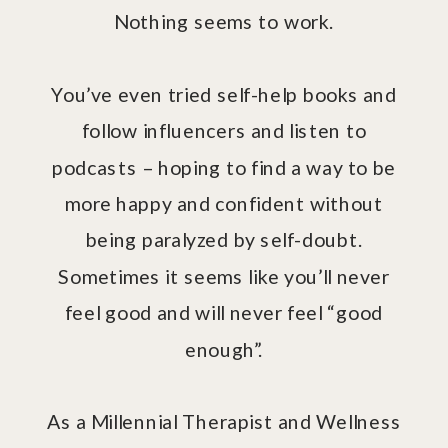
Nothing seems to work.
You’ve even tried self-help books and
follow influencers and listen to
podcasts – hoping to find a way to be
more happy and confident without
being paralyzed by self-doubt.
Sometimes it seems like you’ll never
feel good and will never feel “good
enough”.
As a Millennial Therapist and Wellness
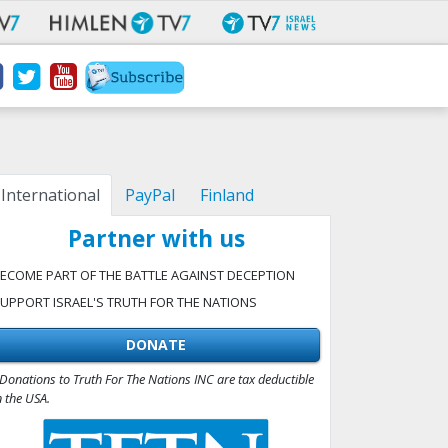
International
PayPal
Finland
Partner with us
ECOME PART OF THE BATTLE AGAINST DECEPTION
UPPORT ISRAEL'S TRUTH FOR THE NATIONS
DONATE
Donations to Truth For The Nations INC are tax deductible
n the USA.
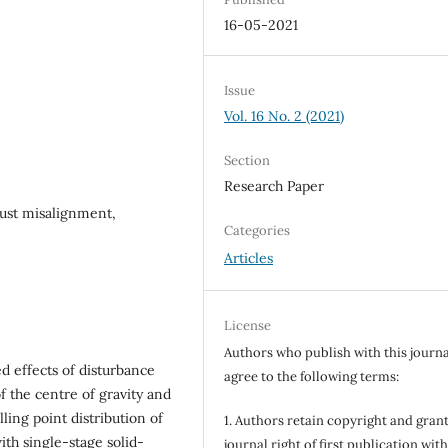
16-05-2021
Issue
Vol. 16 No. 2 (2021)
Section
Research Paper
hrust misalignment,
Categories
Articles
License
Authors who publish with this journa
d effects of disturbance
agree to the following terms:
f the centre of gravity and
ling point distribution of
1. Authors retain copyright and grant
ith single-stage solid-
journal right of first publication wit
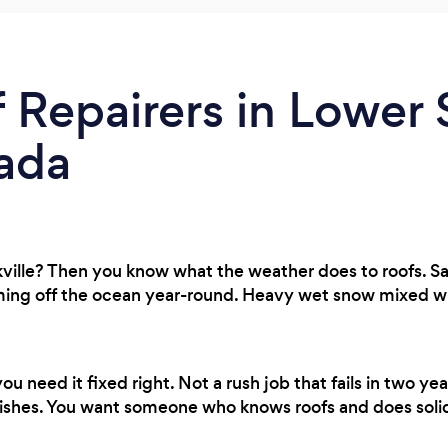
 Repairers in Lower S
ada
ille? Then you know what the weather does to roofs. Sal
g off the ocean year-round. Heavy wet snow mixed with 
 need it fixed right. Not a rush job that fails in two 
ishes. You want someone who knows roofs and does soli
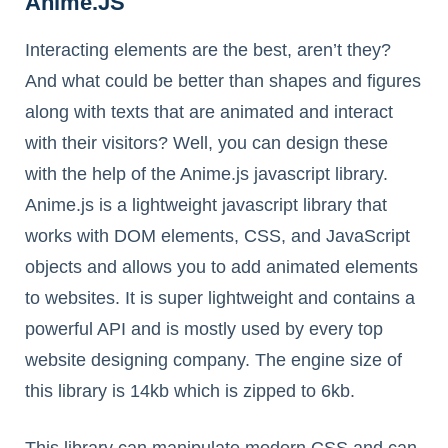
Anime.JS
Interacting elements are the best, aren’t they?
And what could be better than shapes and figures
along with texts that are animated and interact
with their visitors? Well, you can design these
with the help of the Anime.js javascript library.
Anime.js is a lightweight javascript library that
works with DOM elements, CSS, and JavaScript
objects and allows you to add animated elements
to websites. It is super lightweight and contains a
powerful API and is mostly used by every top
website designing company. The engine size of
this library is 14kb which is zipped to 6kb.
This library can manipulate modern CSS and can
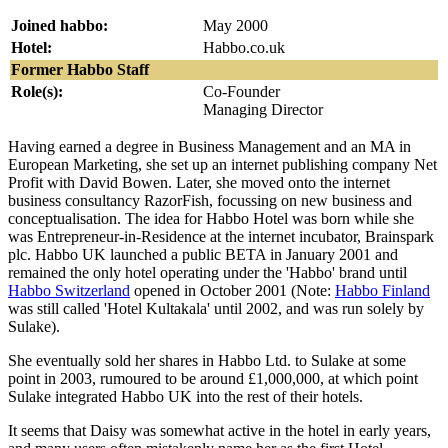
Joined habbo:
May 2000
Hotel:
Habbo.co.uk
Former Habbo Staff
Role(s):
Co-Founder
Managing Director
Having earned a degree in Business Management and an MA in
European Marketing, she set up an internet publishing company Net
Profit with David Bowen. Later, she moved onto the internet
business consultancy RazorFish, focussing on new business and
conceptualisation. The idea for Habbo Hotel was born while she
was Entrepreneur-in-Residence at the internet incubator, Brainspark
plc. Habbo UK launched a public BETA in January 2001 and
remained the only hotel operating under the 'Habbo' brand until
Habbo Switzerland
opened in October 2001 (Note:
Habbo Finland
was still called 'Hotel Kultakala' until 2002, and was run solely by
Sulake).
She eventually sold her shares in Habbo Ltd. to Sulake at some
point in 2003, rumoured to be around £1,000,000, at which point
Sulake integrated Habbo UK into the rest of their hotels.
It seems that Daisy was somewhat active in the hotel in early years,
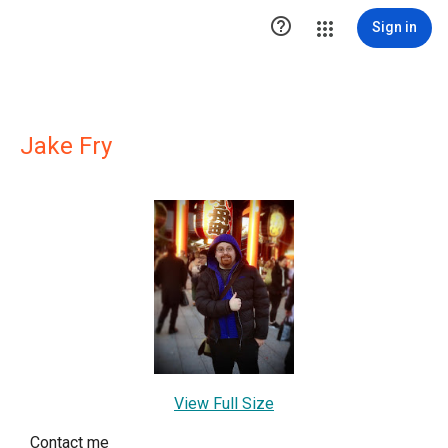

Sign in
Jake Fry
View Full Size
Contact me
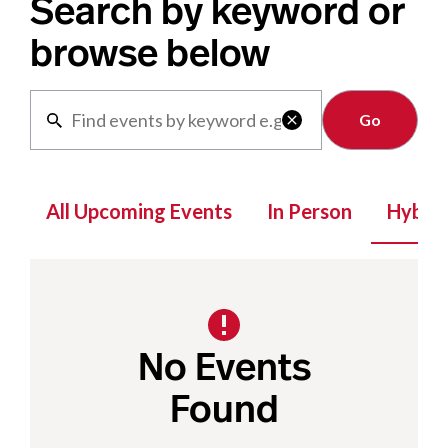
Search by keyword or
browse below
Clear

All Upcoming Events
In Person
Hybrid
No Events
Found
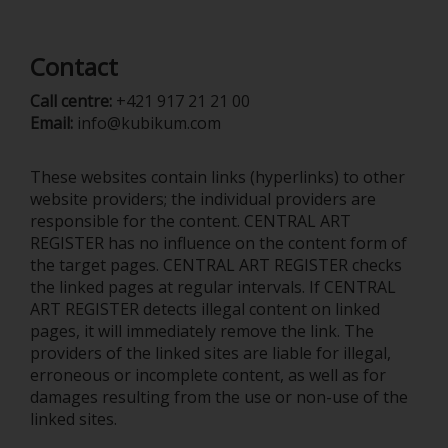
Contact
Call centre:
+421 917 21 21 00
Email:
info@kubikum.com
These websites contain links (hyperlinks) to other
website providers; the individual providers are
responsible for the content. CENTRAL ART
REGISTER has no influence on the content form of
the target pages. CENTRAL ART REGISTER checks
the linked pages at regular intervals. If CENTRAL
ART REGISTER detects illegal content on linked
pages, it will immediately remove the link. The
providers of the linked sites are liable for illegal,
erroneous or incomplete content, as well as for
damages resulting from the use or non-use of the
linked sites.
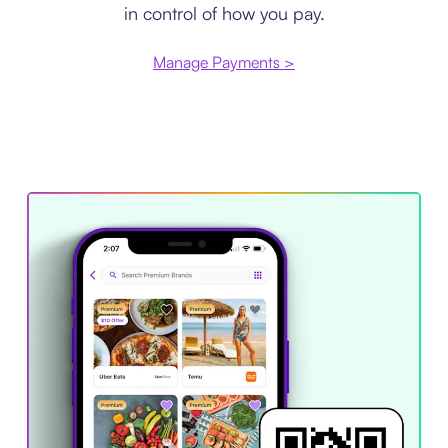
in control of how you pay.
Manage Payments >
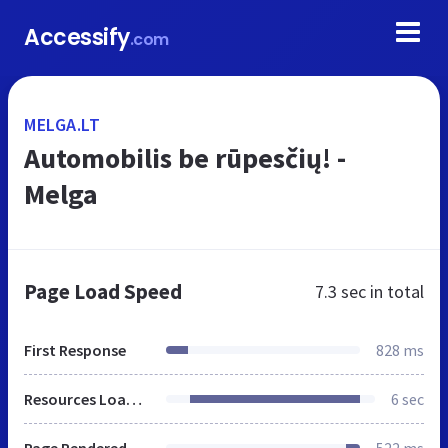
Accessify
.com
MELGA.LT
Automobilis be rūpesčių! -
Melga
Page Load Speed
7.3 sec
in total
First Response
828 ms
Resources Loaded
6 sec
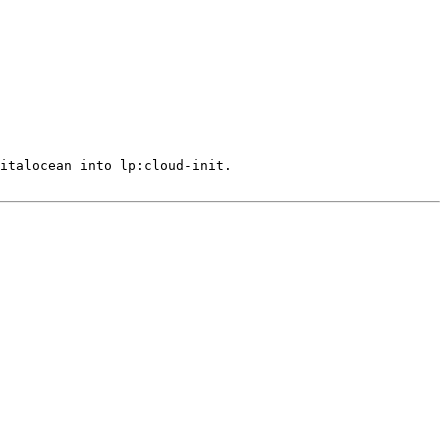
italocean into lp:cloud-init.
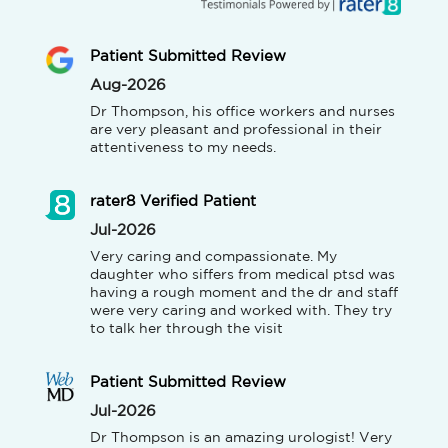
Patient Submitted Review
Aug-2026
Dr Thompson, his office workers and nurses 
are very pleasant and professional in their 
attentiveness to my needs.
rater8 Verified Patient
Jul-2026
Very caring and compassionate. My 
daughter who siffers from medical ptsd was 
having a rough moment and the dr and staff 
were very caring and worked with. They try 
to talk her through the visit
Patient Submitted Review
Jul-2026
Dr Thompson is an amazing urologist! Very 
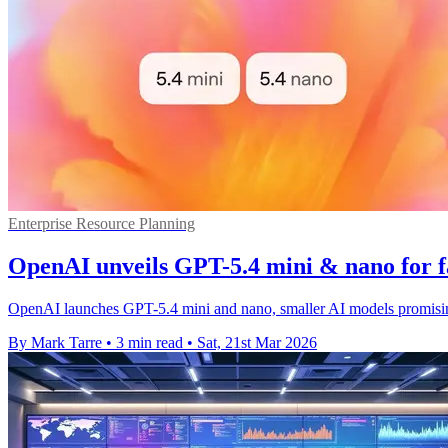
Enterprise Resource Planning
OpenAI unveils GPT-5.4 mini & nano for f
OpenAI launches GPT-5.4 mini and nano, smaller AI models promising
By Mark Tarre
•
3 min read
•
Sat, 21st Mar 2026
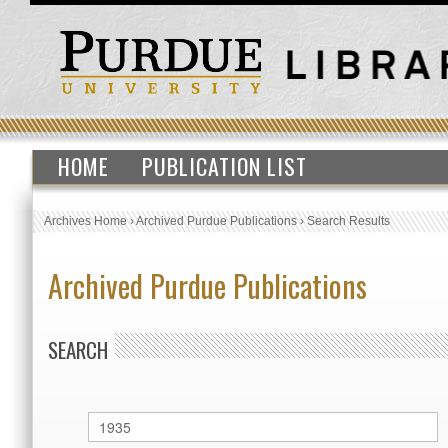
HOME
PUBLICATION LIST
Archives Home
›
Archived Purdue Publications
›
Search Results
Archived Purdue Publications
SEARCH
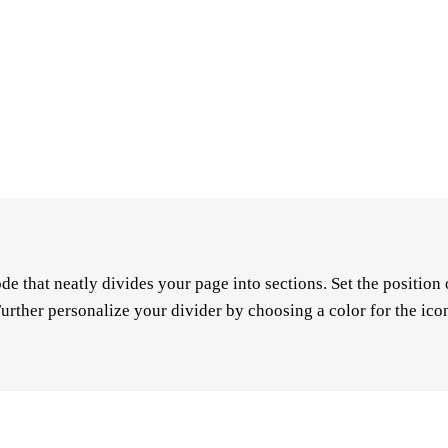
de that neatly divides your page into sections. Set the positio
urther personalize your divider by choosing a color for the icon,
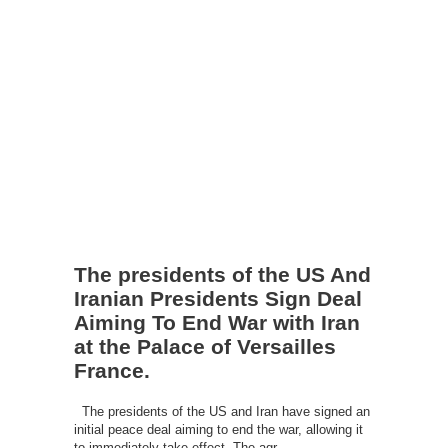
The presidents of the US And
Iranian Presidents Sign Deal
Aiming To End War with Iran
at the Palace of Versailles
France.
The presidents of the US and Iran have signed an
initial peace deal aiming to end the war, allowing it
to immediately take effect. The agr...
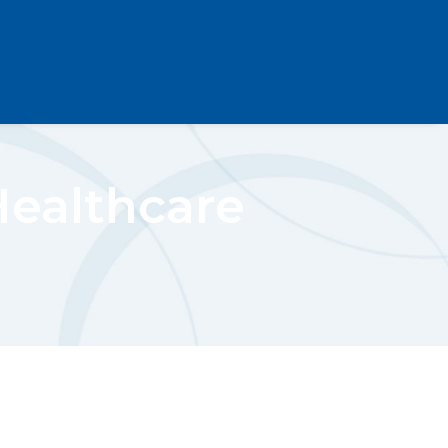
Healthcare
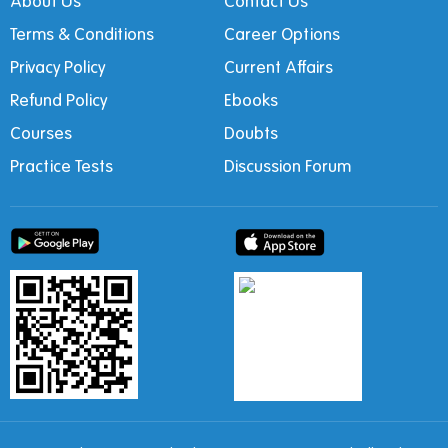
About Us
Contact Us
Terms & Conditions
Career Options
Privacy Policy
Current Affairs
Refund Policy
Ebooks
Courses
Doubts
Practice Tests
Discussion Forum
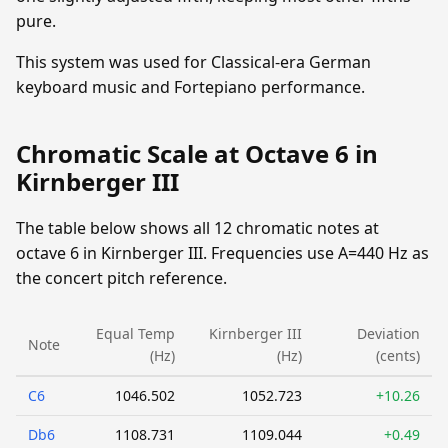
pure.
This system was used for Classical-era German
keyboard music and Fortepiano performance.
Chromatic Scale at Octave 6 in
Kirnberger III
The table below shows all 12 chromatic notes at
octave 6 in Kirnberger III. Frequencies use A=440 Hz as
the concert pitch reference.
Equal Temp
Kirnberger III
Deviation
Note
(Hz)
(Hz)
(cents)
C6
1046.502
1052.723
+10.26
Db6
1108.731
1109.044
+0.49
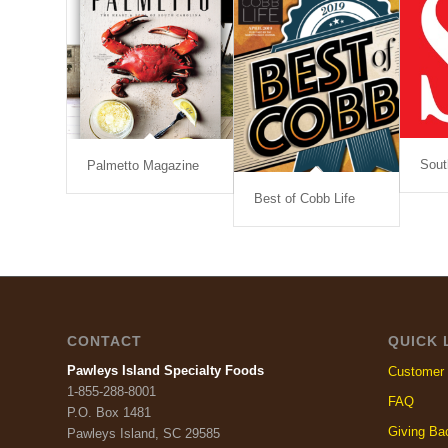
Sout
Palmetto Magazine
Best of Cobb Life
CONTACT
QUICK 
Pawleys Island Specialty Foods
Customer 
1-855-288-8001
FAQ
P.O. Box 1481
Giving Ba
Pawleys Island, SC 29585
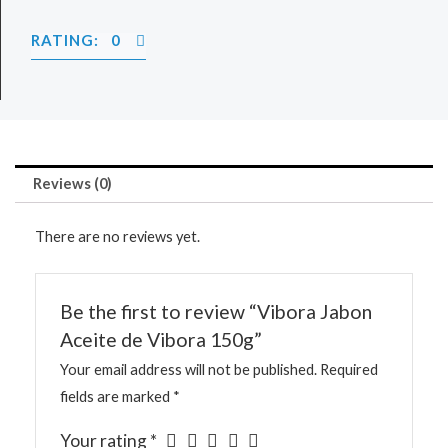
RATING: 0
Reviews (0)
There are no reviews yet.
Be the first to review “Vibora Jabon
Aceite de Vibora 150g”
Your email address will not be published.
Required
fields are marked
*
Your rating
*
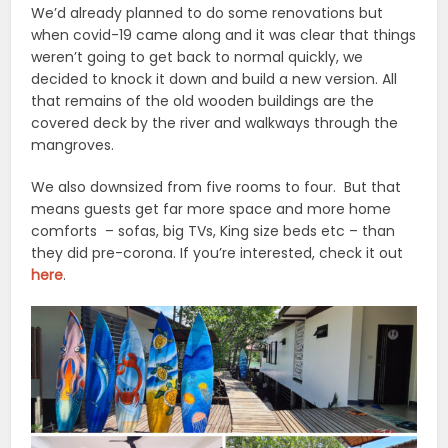
We’d already planned to do some renovations but
when covid-19 came along and it was clear that things
weren’t going to get back to normal quickly, we
decided to knock it down and build a new version. All
that remains of the old wooden buildings are the
covered deck by the river and walkways through the
mangroves.
We also downsized from five rooms to four. But that
means guests get far more space and more home
comforts – sofas, big TVs, King size beds etc – than
they did pre-corona. If you’re interested, check it out
here
.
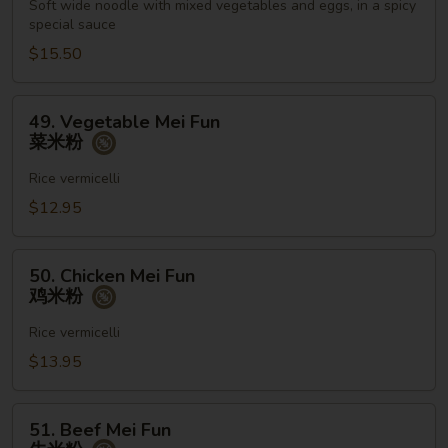
Noodles
Soft wide noodle with mixed vegetables and eggs, in a spicy
special sauce
牛
泰
$15.50
国
河
49.
49. Vegetable Mei Fun
粉
Vegetable
菜米粉
Mei
Fun
Rice vermicelli
菜
$12.95
米
粉
50.
50. Chicken Mei Fun
Chicken
鸡米粉
Mei
Fun
Rice vermicelli
鸡
$13.95
米
粉
51.
51. Beef Mei Fun
Beef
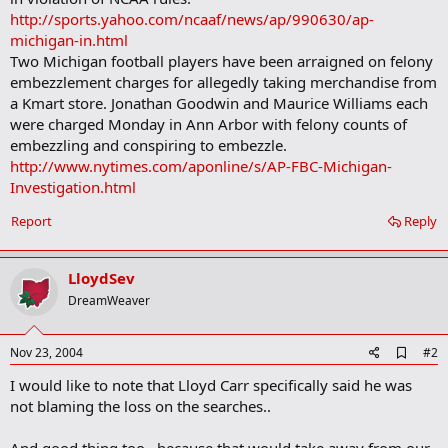
http://sports.yahoo.com/ncaaf/news/ap/990630/ap-
michigan-in.html
Two Michigan football players have been arraigned on felony
embezzlement charges for allegedly taking merchandise from
a Kmart store. Jonathan Goodwin and Maurice Williams each
were charged Monday in Ann Arbor with felony counts of
embezzling and conspiring to embezzle.
http://www.nytimes.com/aponline/s/AP-FBC-Michigan-
Investigation.html
Report
Reply
LloydSev
DreamWeaver
A
Nov 23, 2004
#2
d
I would like to note that Lloyd Carr specifically said he was
d
b
not blaming the loss on the searches..
o
o
And good thing too.. because that would take away from our
k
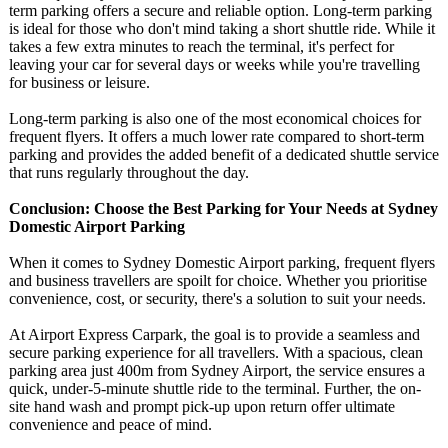
term parking offers a secure and reliable option. Long-term parking
is ideal for those who don't mind taking a short shuttle ride. While it
takes a few extra minutes to reach the terminal, it's perfect for
leaving your car for several days or weeks while you're travelling
for business or leisure.
Long-term parking is also one of the most economical choices for
frequent flyers. It offers a much lower rate compared to short-term
parking and provides the added benefit of a dedicated shuttle service
that runs regularly throughout the day.
Conclusion: Choose the Best Parking for Your Needs at Sydney
Domestic Airport Parking
When it comes to Sydney Domestic Airport parking, frequent flyers
and business travellers are spoilt for choice. Whether you prioritise
convenience, cost, or security, there's a solution to suit your needs.
At Airport Express Carpark, the goal is to provide a seamless and
secure parking experience for all travellers. With a spacious, clean
parking area just 400m from Sydney Airport, the service ensures a
quick, under-5-minute shuttle ride to the terminal. Further, the on-
site hand wash and prompt pick-up upon return offer ultimate
convenience and peace of mind.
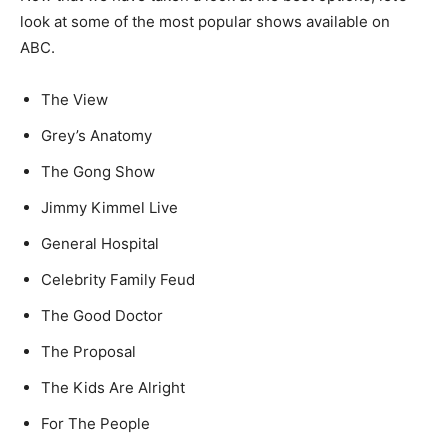
look at some of the most popular shows available on
ABC.
The View
Grey’s Anatomy
The Gong Show
Jimmy Kimmel Live
General Hospital
Celebrity Family Feud
The Good Doctor
The Proposal
The Kids Are Alright
For The People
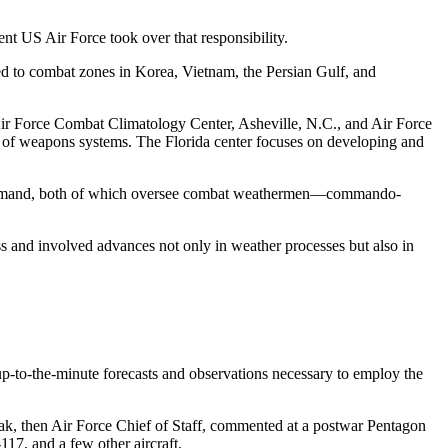
nt US Air Force took over that responsibility.
ed to combat zones in Korea, Vietnam, the Persian Gulf, and
r Force Combat Climatology Center, Asheville, N.C., and Air Force
gn of weapons systems. The Florida center focuses on developing and
 Command, both of which oversee combat weathermen—commando-
ss and involved advances not only in weather processes but also in
 up-to-the-minute forecasts and observations necessary to employ the
eak, then Air Force Chief of Staff, commented at a postwar Pentagon
17, and a few other aircraft.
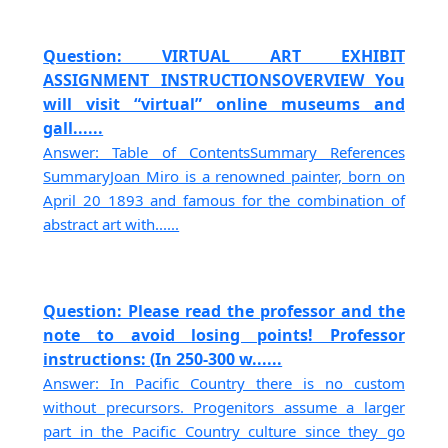
Question: VIRTUAL ART EXHIBIT
ASSIGNMENT INSTRUCTIONSOVERVIEW You
will visit “virtual” online museums and
gall......
Answer: Table of ContentsSummary References
SummaryJoan Miro is a renowned painter, born on
April 20 1893 and famous for the combination of
abstract art with......
Question: Please read the professor and the
note to avoid losing points! Professor
instructions: (In 250-300 w......
Answer: In Pacific Country there is no custom
without precursors. Progenitors assume a larger
part in the Pacific Country culture since they go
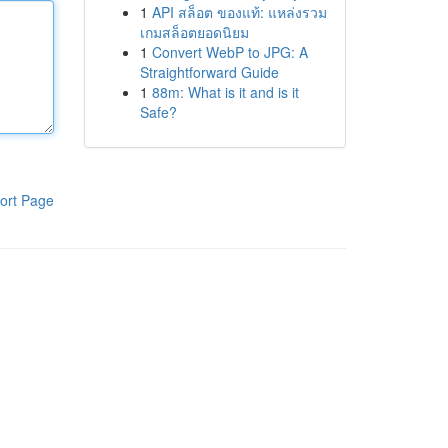
1
API สล็อต ของแท้: แหล่งรวม
เกมสล็อตยอดนิยม
1
Convert WebP to JPG: A
Straightforward Guide
1
88m: What is it and is it
Safe?
ort Page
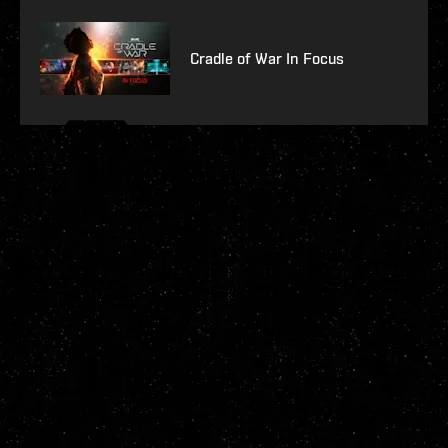
Cradle of War In Focus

What the task asks: Reproduce the text of the records starting at the beginning of the records and ending at the line containing "This library can", with "lightweight" substituted by "compact" throughout and all else unchanged. Give only those lines, and omit the pictures.

Exercise solution:
Nothing seems to work.
You’ve even tried self-help books and
follow influencers and listen to
podcasts – hoping to find a way to be
more happy and confident without
being paralyzed by self-doubt.
Sometimes it seems like you’ll never
feel good and will never feel “good
enough”.
As a Millennial Therapist and Wellness
International
PayPal
Finland
Partner with us
ECOME PART OF THE BATTLE AGAINST DECEPTION
UPPORT ISRAEL'S TRUTH FOR THE NATIONS
DONATE
Donations to Truth For The Nations INC are tax deductible
n the USA.
16-05-2021
Issue
Vol. 16 No. 2 (2021)
Section
Research Paper
hrust misalignment,
Categories
Articles
License
Authors who publish with this journa
d effects of disturbance
agree to the following terms:
f the centre of gravity and
ling point distribution of
1. Authors retain copyright and grant
ith single-stage solid-
journal right of first publication wit
 Repairers in Lower S
ada
ille? Then you know what the weather does to roofs. Sal
g off the ocean year-round. Heavy wet snow mixed with 
 need it fixed right. Not a rush job that fails in two 
ishes. You want someone who knows roofs and does soli
Anime.JS
Interacting elements are the best, aren’t they?
And what could be better than shapes and figures
along with texts that are animated and interact
with their visitors? Well, you can design these
with the help of the Anime.js javascript library.
Anime.js is a compact javascript library that
works with DOM elements, CSS, and JavaScript
objects and allows you to add animated elements
to websites. It is super compact and contains a
powerful API and is mostly used by every top
website designing company. The engine size of
this library is 14kb which is zipped to 6kb.
This library can manipulate modern CSS and can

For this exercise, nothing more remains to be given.